[Records from a data collection]
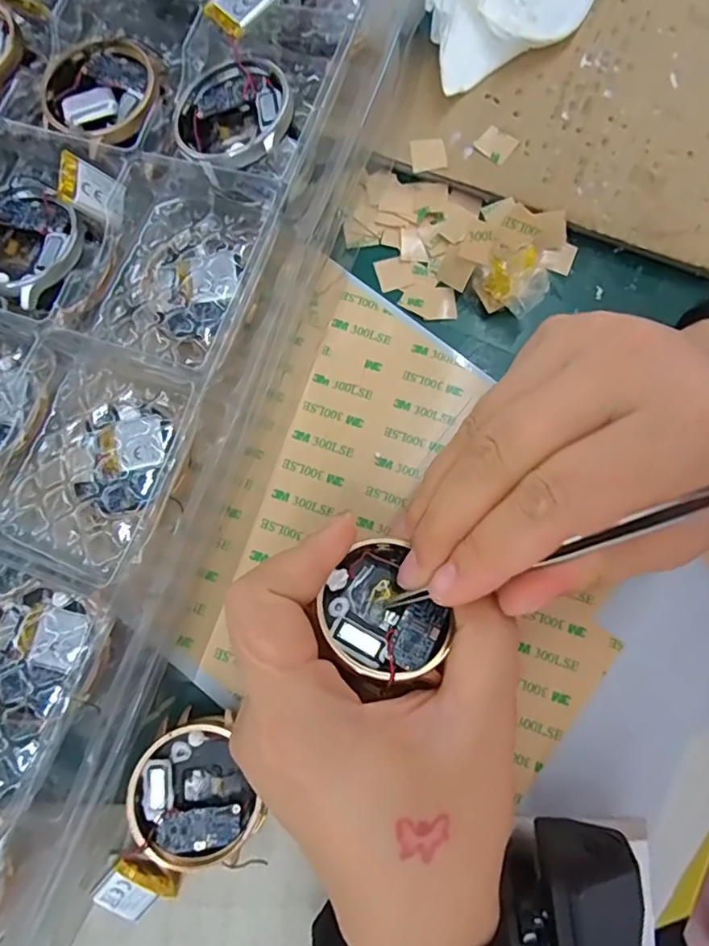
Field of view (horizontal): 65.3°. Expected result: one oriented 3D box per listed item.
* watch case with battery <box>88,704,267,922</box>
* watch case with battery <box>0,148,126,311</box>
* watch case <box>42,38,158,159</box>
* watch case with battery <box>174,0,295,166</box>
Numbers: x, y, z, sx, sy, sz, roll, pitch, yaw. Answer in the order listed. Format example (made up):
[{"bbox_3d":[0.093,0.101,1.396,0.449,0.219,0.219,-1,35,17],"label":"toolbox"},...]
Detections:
[{"bbox_3d":[-0.057,0.119,0.190,0.043,0.018,0.067,17,79,3],"label":"watch case with battery"},{"bbox_3d":[-0.117,-0.091,0.195,0.045,0.016,0.056,29,80,5],"label":"watch case with battery"},{"bbox_3d":[-0.098,-0.147,0.211,0.044,0.009,0.045,-44,82,-9],"label":"watch case"},{"bbox_3d":[-0.044,-0.142,0.198,0.042,0.020,0.067,-3,79,-1],"label":"watch case with battery"}]

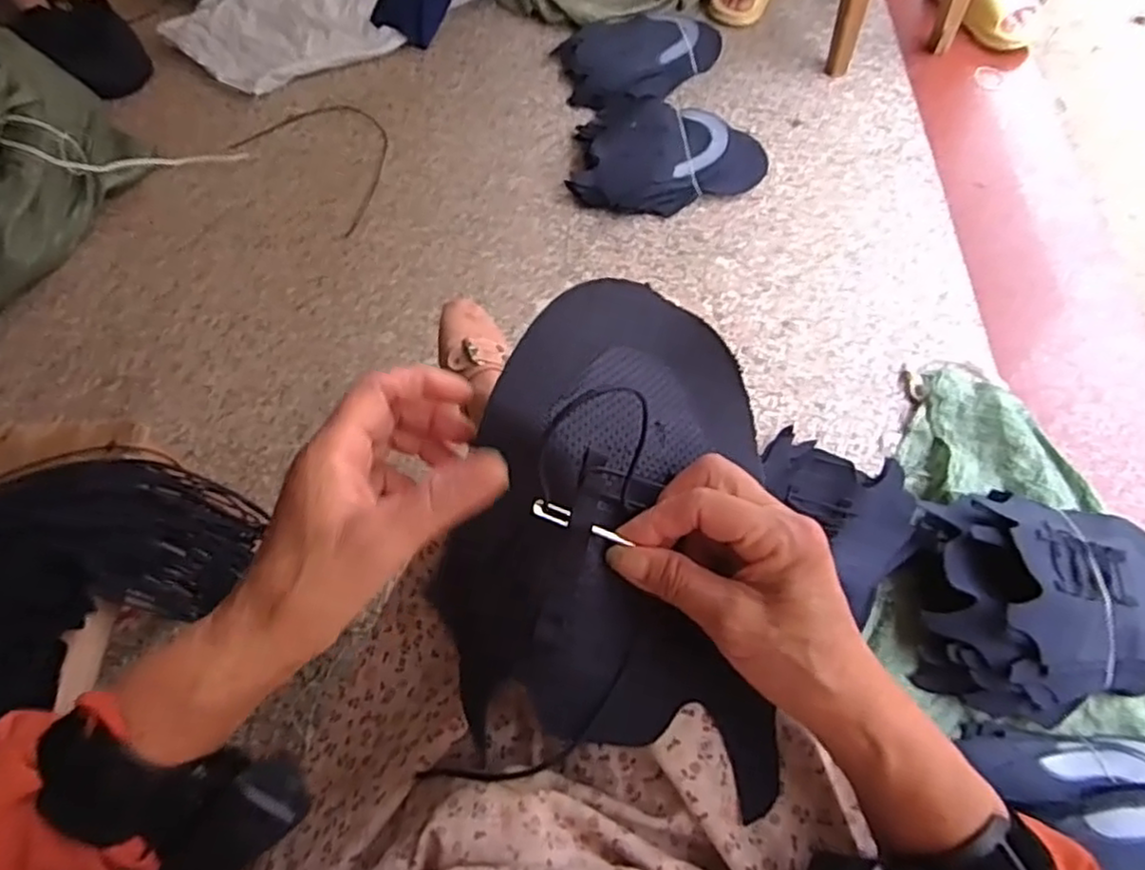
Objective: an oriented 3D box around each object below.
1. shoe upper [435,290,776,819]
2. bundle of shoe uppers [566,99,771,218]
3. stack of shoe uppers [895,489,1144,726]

Brief
For each line above that contains the word "listed", copy that line.

Written answer
Field of view (horizontal): 65.3°. Expected result: one oriented 3D box per listed item.
Numbers: x, y, z, sx, sy, sz, roll, pitch, yaw. Answer in the order listed. Format example (made up):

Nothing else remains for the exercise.